A vida de pessoas com desregulação emocional é insuportável na forma como é vivida.
Quando falamos em desregulação emocional, estamos nos referindo a um processo hipotético que explicaria o sofrimento psicológico que muitas pessoas apresentam e que se manifesta na forma de problemas de relacionamento, transtornos psicológicos e orgânicos e até mesmo na busca por terminar a própria vida (você pode ver mais detalhes sobre o assunto neste outro texto). O surgimento e manutenção dessa condição está relacionado a uma transação entre fatores sociais e orgânicos que dificultam o desenvolvimento e utilização de repertórios efetivos de autorregulação. Os desdobramentos desse fenômeno que chamamos de desregulação emocional são muitos e graves. Diante disso, precisamos assumir que as pessoas podem estar verdadeiramente vivendo no inferno quando chegam à clínica, e que antes de tudo necessitam de que alguém reconheça e se interesse pela dor que sentem, e que se esteja disponível para ajudar a encontrar um caminho para atenuar essa dor. Assim podemos auxiliar na construção de condições para a felicidade que talvez sempre tenha sido tão rara em suas vidas.
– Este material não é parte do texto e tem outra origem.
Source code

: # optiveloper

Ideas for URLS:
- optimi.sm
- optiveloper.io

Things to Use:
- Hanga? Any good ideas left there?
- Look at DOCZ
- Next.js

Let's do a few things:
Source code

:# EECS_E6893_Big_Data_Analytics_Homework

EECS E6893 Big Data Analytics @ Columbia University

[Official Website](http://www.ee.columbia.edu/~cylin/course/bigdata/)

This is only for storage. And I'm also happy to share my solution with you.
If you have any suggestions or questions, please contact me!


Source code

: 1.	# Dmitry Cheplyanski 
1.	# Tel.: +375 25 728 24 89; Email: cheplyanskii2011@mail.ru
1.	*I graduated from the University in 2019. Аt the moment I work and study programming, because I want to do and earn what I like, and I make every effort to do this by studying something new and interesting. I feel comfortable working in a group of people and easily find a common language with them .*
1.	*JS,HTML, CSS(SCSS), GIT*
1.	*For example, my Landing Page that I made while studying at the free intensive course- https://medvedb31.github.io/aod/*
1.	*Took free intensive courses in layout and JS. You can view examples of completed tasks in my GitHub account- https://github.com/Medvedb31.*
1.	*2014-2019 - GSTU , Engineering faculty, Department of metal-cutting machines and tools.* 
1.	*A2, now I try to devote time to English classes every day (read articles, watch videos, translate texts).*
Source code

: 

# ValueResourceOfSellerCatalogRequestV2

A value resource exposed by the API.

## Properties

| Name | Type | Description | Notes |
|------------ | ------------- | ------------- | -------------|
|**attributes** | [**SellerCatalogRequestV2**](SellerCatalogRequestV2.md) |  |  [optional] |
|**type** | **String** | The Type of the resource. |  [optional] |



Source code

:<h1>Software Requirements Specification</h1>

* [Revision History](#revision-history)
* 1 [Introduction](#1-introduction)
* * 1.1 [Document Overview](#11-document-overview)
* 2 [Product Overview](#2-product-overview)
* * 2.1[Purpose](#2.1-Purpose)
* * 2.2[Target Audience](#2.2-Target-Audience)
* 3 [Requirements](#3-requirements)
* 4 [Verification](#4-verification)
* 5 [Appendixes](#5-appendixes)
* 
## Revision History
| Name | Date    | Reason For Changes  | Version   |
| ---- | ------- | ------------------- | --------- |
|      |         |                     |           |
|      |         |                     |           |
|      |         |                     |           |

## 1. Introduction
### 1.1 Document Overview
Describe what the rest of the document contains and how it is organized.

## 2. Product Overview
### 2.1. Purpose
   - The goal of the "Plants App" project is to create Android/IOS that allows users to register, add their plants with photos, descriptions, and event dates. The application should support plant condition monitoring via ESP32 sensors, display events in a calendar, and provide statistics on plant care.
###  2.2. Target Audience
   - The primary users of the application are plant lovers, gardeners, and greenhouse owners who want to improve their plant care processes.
As pessoas não fracassam no tratamento.
Por fim, temos o pressuposto de que o tratamento é um caminho complexo, que integra tudo o que já falamos até agora e muito mais. Em face de tal complexidade, e aceitando os pressupostos sobre os quais refletimos até aqui, sabemos que o tratamento pode falhar, e é inviável a conclusão de que uma falha no tratamento possa ser atribuída inteiramente à pessoa que busca ajuda. Sucesso e fracasso no tratamento são fenômenos complexos e reconhecer tal complexidade é a condição para que os fracassos possam nos ensinar o caminho dos sucessos.